Cassis  Female  Cambridgeshire
2-Oct-2019 01:41 Message #4755616
Listening to the recent reports of women's heart attacks being misdiagnosed and leading to unnecessary deaths, it got me thinking about how many conditions can be overlooked, or put down to something else, just because the patient doesn't fit the popular norm for a particular condition. That's scary.

I've had that happen to me with serious consequences (meaning "clinical death" on the most serious occasion) 4 separate times, because I didn't fit the usual patient profile.

Have any of you been a victim of this? Shouldn't this be rectified as immediately as possible? If so, how?
RAACH84  Female  Buckinghamshire
2-Oct-2019 09:09 Message #4755640
I’m sure doctors make many mistakes because diagnosis can be almost impossible. Doctors are a lot more knowledgeable and professional than in the past but are also under much more scrutiny.
Ilsmileforu  Female  Durham
2-Oct-2019 09:11 Message #4755642
I have had an experience a few months ago.
One emergency Doctor made a decision after doing lot's of tests ,then told me his opinion, which I agreed with.
The next morning a Doctor who did no tests decided I had not got the medical condition after reading the tests the other Doctor had done.
They could try listening to the Patient, instead of not doing any tests.
Neros1954  Male  Devon
2-Oct-2019 10:32 Message #4755649
We need to trust our doctors and it's worth finding one we have confidence in. A lot of friends i've heard complain about their doctors diagnosis have already looked on Google and decided what they have before asking the doctor.

→ **Listed entries**

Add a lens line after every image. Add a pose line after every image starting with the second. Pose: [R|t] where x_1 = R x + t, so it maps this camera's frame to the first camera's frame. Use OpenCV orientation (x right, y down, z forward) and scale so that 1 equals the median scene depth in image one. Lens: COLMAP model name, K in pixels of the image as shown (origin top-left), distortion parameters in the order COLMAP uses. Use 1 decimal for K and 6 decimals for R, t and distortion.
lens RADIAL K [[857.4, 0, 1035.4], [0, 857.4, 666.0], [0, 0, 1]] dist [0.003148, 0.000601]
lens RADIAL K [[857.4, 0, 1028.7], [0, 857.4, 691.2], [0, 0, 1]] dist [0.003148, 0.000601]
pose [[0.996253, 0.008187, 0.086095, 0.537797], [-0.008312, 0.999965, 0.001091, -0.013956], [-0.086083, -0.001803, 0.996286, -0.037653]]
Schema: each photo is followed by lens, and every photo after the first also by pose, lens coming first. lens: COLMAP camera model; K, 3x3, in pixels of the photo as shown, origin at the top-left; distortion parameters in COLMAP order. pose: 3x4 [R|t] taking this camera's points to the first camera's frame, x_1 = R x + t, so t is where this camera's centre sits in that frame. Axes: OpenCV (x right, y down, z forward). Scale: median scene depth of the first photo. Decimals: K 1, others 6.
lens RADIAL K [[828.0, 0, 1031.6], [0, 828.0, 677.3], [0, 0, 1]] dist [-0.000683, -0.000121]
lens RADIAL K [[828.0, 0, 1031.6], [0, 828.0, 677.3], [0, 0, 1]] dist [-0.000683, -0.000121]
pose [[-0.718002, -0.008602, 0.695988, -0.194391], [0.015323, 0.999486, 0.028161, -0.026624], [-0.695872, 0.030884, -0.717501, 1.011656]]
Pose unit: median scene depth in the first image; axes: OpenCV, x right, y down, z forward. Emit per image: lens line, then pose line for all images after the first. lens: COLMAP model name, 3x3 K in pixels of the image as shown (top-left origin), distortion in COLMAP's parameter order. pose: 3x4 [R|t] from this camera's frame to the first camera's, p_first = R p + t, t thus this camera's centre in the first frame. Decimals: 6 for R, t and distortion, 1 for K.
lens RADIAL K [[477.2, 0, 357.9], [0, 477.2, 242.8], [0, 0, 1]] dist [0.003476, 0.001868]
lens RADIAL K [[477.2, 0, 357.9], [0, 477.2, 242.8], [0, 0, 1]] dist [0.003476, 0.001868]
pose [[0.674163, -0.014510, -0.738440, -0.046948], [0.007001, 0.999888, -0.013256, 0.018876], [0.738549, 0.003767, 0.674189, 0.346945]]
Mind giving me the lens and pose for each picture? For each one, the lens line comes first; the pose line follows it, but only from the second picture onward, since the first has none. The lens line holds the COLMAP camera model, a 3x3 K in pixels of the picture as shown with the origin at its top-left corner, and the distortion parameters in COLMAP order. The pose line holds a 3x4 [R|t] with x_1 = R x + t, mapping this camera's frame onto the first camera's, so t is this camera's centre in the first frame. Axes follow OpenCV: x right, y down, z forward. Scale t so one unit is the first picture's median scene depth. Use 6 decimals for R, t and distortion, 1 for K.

→ **Tasks for this exercise**
1) Repeat the forum thread on misdiagnosis word for word, starting at "I've had that" and ending at "Doctor had done.".
2) Pick up the forum thread on misdiagnosis after its last sentence and carry it further.
The lines are separate material, unrelated to the forum thread on misdiagnosis.

→ **Answers in order**
1)
I've had that happen to me with serious consequences (meaning "clinical death" on the most serious occasion) 4 separate times, because I didn't fit the usual patient profile.

Have any of you been a victim of this? Shouldn't this be rectified as immediately as possible? If so, how?
RAACH84  Female  Buckinghamshire
2-Oct-2019 09:09 Message #4755640
I’m sure doctors make many mistakes because diagnosis can be almost impossible. Doctors are a lot more knowledgeable and professional than in the past but are also under much more scrutiny.
Ilsmileforu  Female  Durham
2-Oct-2019 09:11 Message #4755642
I have had an experience a few months ago.
One emergency Doctor made a decision after doing lot's of tests ,then told me his opinion, which I agreed with.
The next morning a Doctor who did no tests decided I had not got the medical condition after reading the tests the other Doctor had done.

2)
wonderoushen  Female  Gwynedd
2-Oct-2019 11:17 Message #4755659
After menopause women no longer have the protective effects of oestrogen and are as vulnerable to heart attacks as men. I used to find that any problem I had between my waist and my knees was always assumed to be reproductive and if not that then psychological in origin, I used to have really bad IBS and it was often ignored in favour of a reproductive system ailment. I had a grumbling appendix for years, possibly from childhood which was undiagnosed, despite numerous visits to the doctor, I think it was A-typical smptoms that stumped many doctors, but to not even refer me on for further tests? When I had an ectopic pregnancy and had emergency surgery for that they checked my appendix which they said they did routinely if they had your abdomen open, because its much easier to remove it if it looks bad, which they did on me, as they said they were amazed that I wasn't having symptoms already and another 6 months and I would of been in again for more emergency surgery. The ectopic pregnancy was misdiagnosed by the on call GP, in those days it was one from my own surgery rather than a locum, initially he refused to come out twice and had to be told by the ambulance service to come out to me, when he arrived he was steaming drunk, said I had a bladder infection and left a handful of painkillers on the mantle piece and he'd send my normal GP to me in the morning. She took one look at me went white and called an ambulance. I turned out that I was lucky not to have died as I was bleeding internally and having convulsions from blood running under my lungs.

Ever since then I've been very careful in who I see as a GP and the last few have been ones I trust with the exception of most of them when I was at uni, there were two of them who were of any use, the others would either prescribe penecillin when I'm allergic to it, didn't believe anyone was allergic and would take any reference to it off my notes. There was another who would say he'd refer you on to someone else and not write letters and another who thought anti-depressants were something you could take the odd one or two of when you felt bad. The student nurse would routinely put people on anti-depressants when they weren't needed, it was a running joke that you went to her with a cold and came out with anti-depressants. The local hospitals were so used to the general crapness of our GP's that if you ended up in A&E with something that should of been treated by a GP or refered on, that they'd ask no further questions about why you were there and had been untreated for so long.
brisinger  Male  Lancashire
2-Oct-2019 12:25 Message #4755668
I find that is a person already has a medical condition they have a tendency to "blame" it on that. It's happened to me a number of times. On a number of occasions recently I've caught them out blaming things on LO's Alzheimer's. Just now A&E Dr's were so keen to blame symptoms on Alzheimer's that they discharged her only for it to carry on an her ending up in a level 4 coma.

I had it myself when they have been keen to blame it on my epilepsy.
NoSaint  Female  Devon
2-Oct-2019 14:39 Message #4755694
There is a tendency to blame medical conditions on a present illness or smoking or obesity. they will choose the most obvious causes first.
JustLyn  Female  Cheshire
2-Oct-2019 15:44 Message #4755702
I have worked for GPs since 1999 and have little faith in them.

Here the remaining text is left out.